This fixes a bug where (letter) notifications left in sending would
temporarily get excluded from billing and status calculations once
the service retention period had elapsed, and then get included once
again when they finally get marked as delivered.*
Status and billing tasks shouldn't need to have knowledge about which
table their data is in and getting this wrong is the fundamental cause
of the bug here. Adding a view across both tables abstracts this away
while keeping the query complexity the same.
Using a view also has the added benefit that we no longer need to care
when the status / billing tasks run in comparison to the deletion task,
since we will retrieve the same data irrespective (see below for a more
detailed discussion on data integrity).
*Such a scenario is rare but has happened.
A New View
==========
I've included all the columns that are shared between the two tables,
even though only a subset are actually needed. Having extra columns
has no impact and may be useful in future.
Although the view isn't actually a table, SQLAlchemy appears to wrap
it without any issues, noting that the package doesn't have any direct
support for "view models". Because we're never inserting data, we don't
need most of the kwargs when defining columns.*
*Note that the "default" kwarg doesn't affect data that's retrieved,
only data that's written (if no value is set).
Data Integrity
==============
The (new) tests cover the main scenarios.

→ Pictured people or hands, with joint points

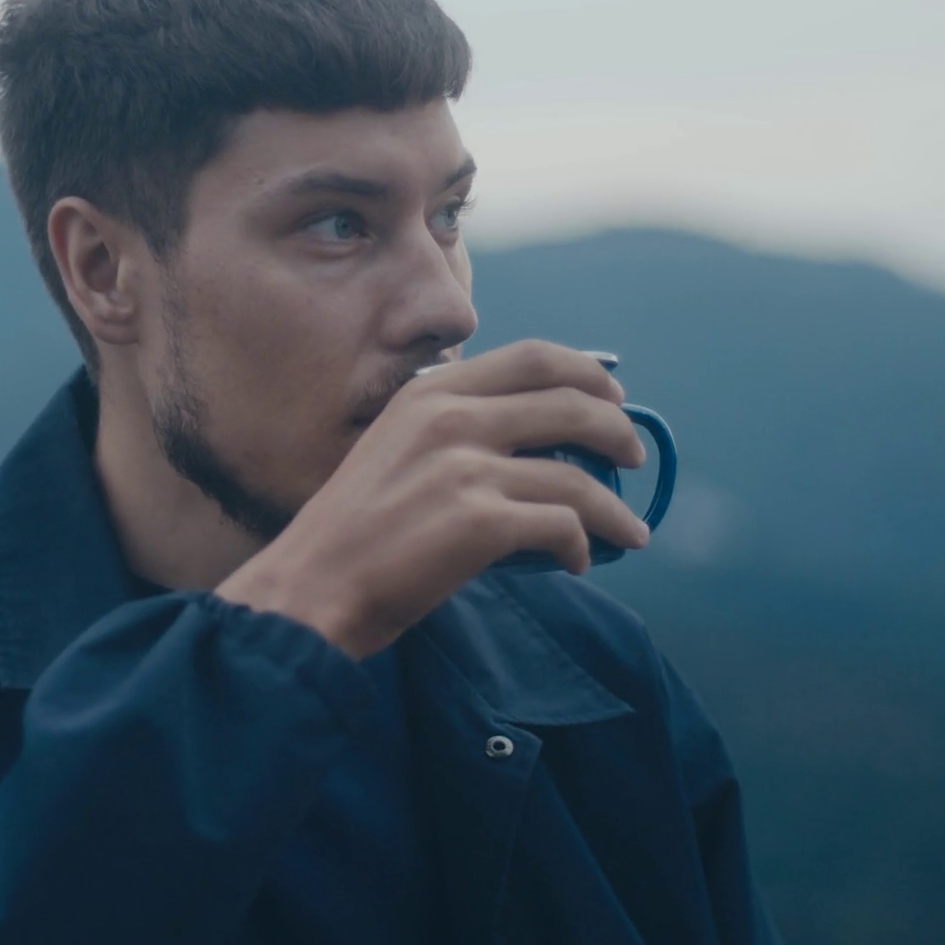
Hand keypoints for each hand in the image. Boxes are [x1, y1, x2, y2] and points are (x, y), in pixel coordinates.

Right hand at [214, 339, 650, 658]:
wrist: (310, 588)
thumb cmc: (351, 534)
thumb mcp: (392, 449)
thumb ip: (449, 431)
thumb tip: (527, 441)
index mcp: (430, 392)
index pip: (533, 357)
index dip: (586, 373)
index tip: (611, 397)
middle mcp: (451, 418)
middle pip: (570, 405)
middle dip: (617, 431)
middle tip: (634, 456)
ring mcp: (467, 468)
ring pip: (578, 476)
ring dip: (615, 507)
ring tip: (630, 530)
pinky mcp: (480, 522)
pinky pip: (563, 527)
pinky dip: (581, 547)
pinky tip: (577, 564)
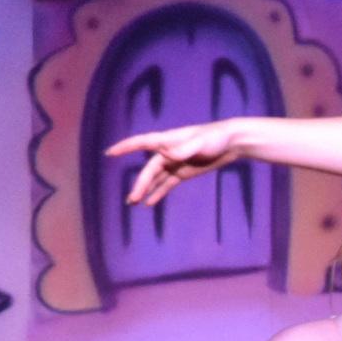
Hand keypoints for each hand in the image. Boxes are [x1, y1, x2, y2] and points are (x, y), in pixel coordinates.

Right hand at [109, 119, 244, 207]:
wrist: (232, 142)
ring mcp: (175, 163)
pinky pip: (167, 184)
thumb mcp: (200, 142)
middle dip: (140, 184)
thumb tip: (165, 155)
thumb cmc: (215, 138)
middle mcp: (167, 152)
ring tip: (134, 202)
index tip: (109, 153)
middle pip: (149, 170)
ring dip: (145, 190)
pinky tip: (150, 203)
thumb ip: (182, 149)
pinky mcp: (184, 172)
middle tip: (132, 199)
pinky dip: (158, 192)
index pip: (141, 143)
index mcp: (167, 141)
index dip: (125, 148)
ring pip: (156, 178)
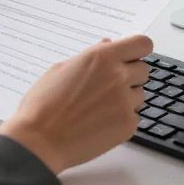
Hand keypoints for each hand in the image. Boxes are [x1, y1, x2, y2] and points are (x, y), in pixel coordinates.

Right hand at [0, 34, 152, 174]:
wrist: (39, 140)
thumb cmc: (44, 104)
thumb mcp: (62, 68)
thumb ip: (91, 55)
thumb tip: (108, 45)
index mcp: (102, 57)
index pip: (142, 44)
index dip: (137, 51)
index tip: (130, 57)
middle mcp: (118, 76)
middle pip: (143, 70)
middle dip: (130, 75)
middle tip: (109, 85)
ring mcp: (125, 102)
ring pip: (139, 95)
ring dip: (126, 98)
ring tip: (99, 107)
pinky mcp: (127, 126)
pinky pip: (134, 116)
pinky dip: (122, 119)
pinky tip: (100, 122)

→ WORK REQUEST 1
Reproduce the part of the database view write-up that begins at the words "Although the view" and ends after the words "value is set).".
→ WORK REQUEST 2
Write the next part of the database view write-up, picking up right after its last sentence.
Nothing in the records is needed here.

→ EXPECTED ANSWER 1
Although the view isn't actually a table, SQLAlchemy appears to wrap
it without any issues, noting that the package doesn't have any direct
support for "view models". Because we're never inserting data, we don't
need most of the kwargs when defining columns.*
*Note that the "default" kwarg doesn't affect data that's retrieved,
only data that's written (if no value is set).

→ EXPECTED ANSWER 2
We need to be careful with how the view interacts with the deletion /
archiving task. There are two concerns here:
- Duplicates. The deletion task inserts before it deletes [^1], so we
could end up double counting. It turns out this isn't a problem because
a Postgres UNION is an implicit "DISTINCT" [^2]. I've also verified this
manually, just to be on the safe side.
- No data. It's conceivable that the query will check the history table
just before the insertion, then check the notifications table just after
the deletion. It turns out this isn't a problem either because the whole
query sees the same DB snapshot [^3][^4].*
*I can't think of a way to test this as it's a race condition, but I'm
confident the Postgres docs are accurate.
Performance
===========
I copied the relevant (non-PII) columns from Production for data going
back to 2022-04-01. I then ran several tests.
Queries using the new view still make use of indices on a per-table basis,
as the following query plan illustrates:
QUERY PLAN
------------------------------------------------------------------------------------------------------------------------------------------------------------------------------------------------------------------------------------------------------------------------------------------------------------------------------------------------------------------------------------------------------------------------------------------------------------------------------------------
GroupAggregate (cost=1130820.02..1135353.89 rows=46502 width=97) (actual time=629.863..756.703 rows=72 loops=1)
Group Key: notifications_all_time_view.template_id, notifications_all_time_view.sent_by, notifications_all_time_view.rate_multiplier, notifications_all_time_view.international
-> Sort (cost=1130820.02..1131401.28 rows=232506 width=85) (actual time=629.756..708.914 rows=217563 loops=1)
Sort Key: notifications_all_time_view.template_id, notifications_all_time_view.sent_by, notifications_all_time_view.rate_multiplier, notifications_all_time_view.international
Sort Method: external merge Disk: 9320kB
-> Subquery Scan on notifications_all_time_view (cost=1088506.43..1098969.20 rows=232506 width=85) (actual time=416.118..541.669 rows=217563 loops=1)
-> Unique (cost=1088506.43..1096644.14 rows=232506 width=725) (actual time=416.115..513.065 rows=217563 loops=1)
-> Sort (cost=1088506.43..1089087.70 rows=232506 width=725) (actual time=416.115..451.190 rows=217563 loops=1)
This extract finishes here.